The Best Time to Invest in Equities?
Assessing the accuracy of "Sell in May, then go away."
Where's the stock market heading? Has the rally that started in early March been exhausted? These are the key questions on all investors' minds as financial markets remain caught between the frantic actions of central banks to get the cogs of the credit system and economy turning again on the one hand, and a still-shaky economic and corporate outlook on the other.
It's therefore no wonder that even so-called "pop analysis," including some legendary axioms, is resorted to in a quest for direction. And besides "buy low and sell high," few other axioms are more widely propagated than "sell in May and go away" - Google revealed an astounding 127,000 items featuring this phrase.
As equities have seen a particularly strong 6-week rally followed by what looks like the start of a consolidation/retracement of some of the recent gains, investors are justifiably questioning the market's next move. And they nervously wonder whether this May will not only herald longer days in the Northern Hemisphere, but also live up to its reputation as the advent of a corrective phase in the markets.

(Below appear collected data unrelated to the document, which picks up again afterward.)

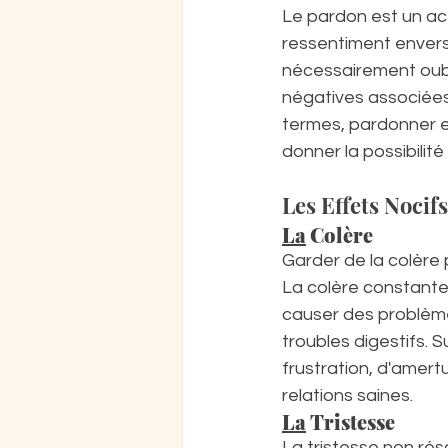
Le pardon est un act
ressentiment envers 
nécessairement oubli
négatives associées
termes, pardonner e
donner la possibilité
Les Effets Nocifs
La
 Colère
Garder de la colère 
La colère constante
causer des problèmes
troubles digestifs. 
frustration, d'amert
relations saines.
La
 Tristesse
La tristesse non rés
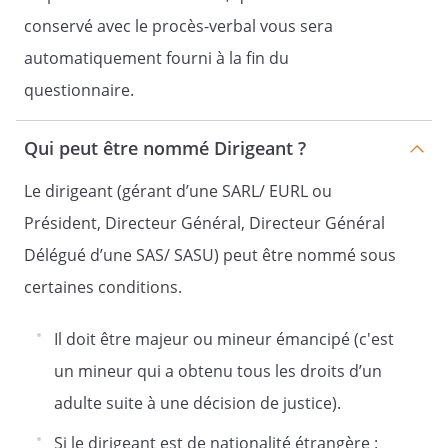
- le projet de statuts modifiés.
conservé avec le procès-verbal vous sera
automatiquement fourni à la fin du
Nous vous prions d'agréer l'expression
questionnaire.
de nos sentiments distingués.
Qui peut être nommé Dirigeant ?
Le dirigeant (gérant d’une SARL/ EURL ou
Président, Directeur Général, Directeur Général
Délégué d’une SAS/ SASU) peut être nommé sous
Signature :
certaines conditions.
Il doit être majeur ou mineur émancipé (c'est
un mineur qui a obtenu tous les droits d’un
adulte suite à une décision de justice).
Si le dirigeant est de nationalité étrangère :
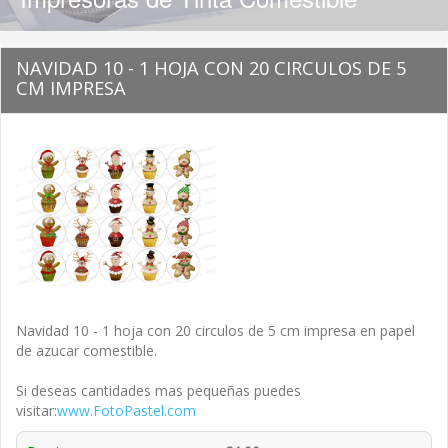
NAVIDAD 10 - 1 HOJA CON 20 CIRCULOS DE 5
CM IMPRESA
Navidad 10 - 1 hoja con 20 circulos de 5 cm impresa en papel
de azucar comestible.
Si deseas cantidades mas pequeñas puedes
visitar:
www.FotoPastel.com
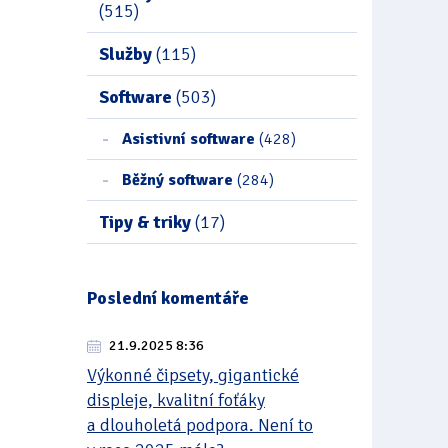
(515)
Služby
(115)
Software
(503)
Asistivní software
(428)
Běžný software
(284)
Tipy & triky
(17)
Poslední komentáře
21.9.2025 8:36
Výkonné čipsety, gigantické
displeje, kvalitní foťáky
a dlouholetá podpora. Není to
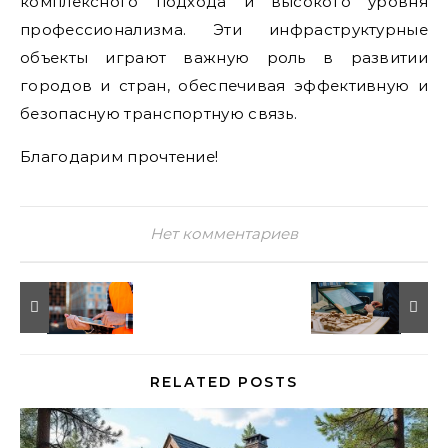
комплексного подхода и высокого уровня
профессионализма. Эти инфраструктурные
объекты играют важную роль в развитии
городов и стран, обеспечивая эффективную и
безопасную транспортную связь.
Благодарим прочтение!
Нет комментариев
RELATED POSTS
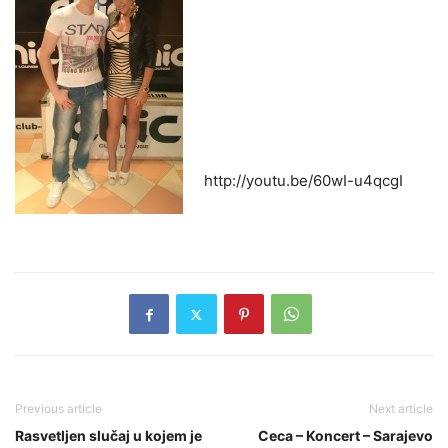
http://youtu.be/60wI-u4qcgI
Previous article
Next article
Rasvetljen slučaj u kojem je
Ceca – Koncert – Sarajevo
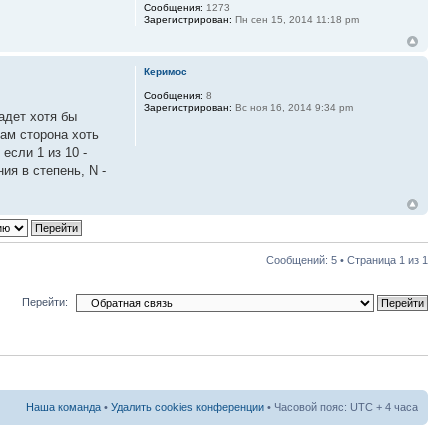
Сообщения:
1273
Зарегистрирован:
Пн сен 15, 2014 11:18 pm
Керимос
Сообщения:
8
Зарегистрирован:
Вс ноя 16, 2014 9:34 pm
падет хотя бы
нам сторона хоть
если 1 из 10 -
ния в степень, N -
Сообщений: 5 • Страница
1
из
1
Перейти:
Наша команда
•
Удалить cookies конференции
• Часовой пояс: UTC + 4 часа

The important issue, however, is whether this axiom actually has any scientific basis at all. Analyzing historical returns, the figures vary from market to market. But long-term statistics seem to show that the best time to be invested in equities is the 6 months from early November through to the end of April of the next year ("good" periods), while the "bad" periods normally occur over the 6 months from May to October.
A study of the MSCI World Index, a commonly used benchmark for global-equity markets, reveals that since 1969 "good" periods returned +6.5% per annum while investors were actually in the red by -1.0% per annum during the "bad" periods.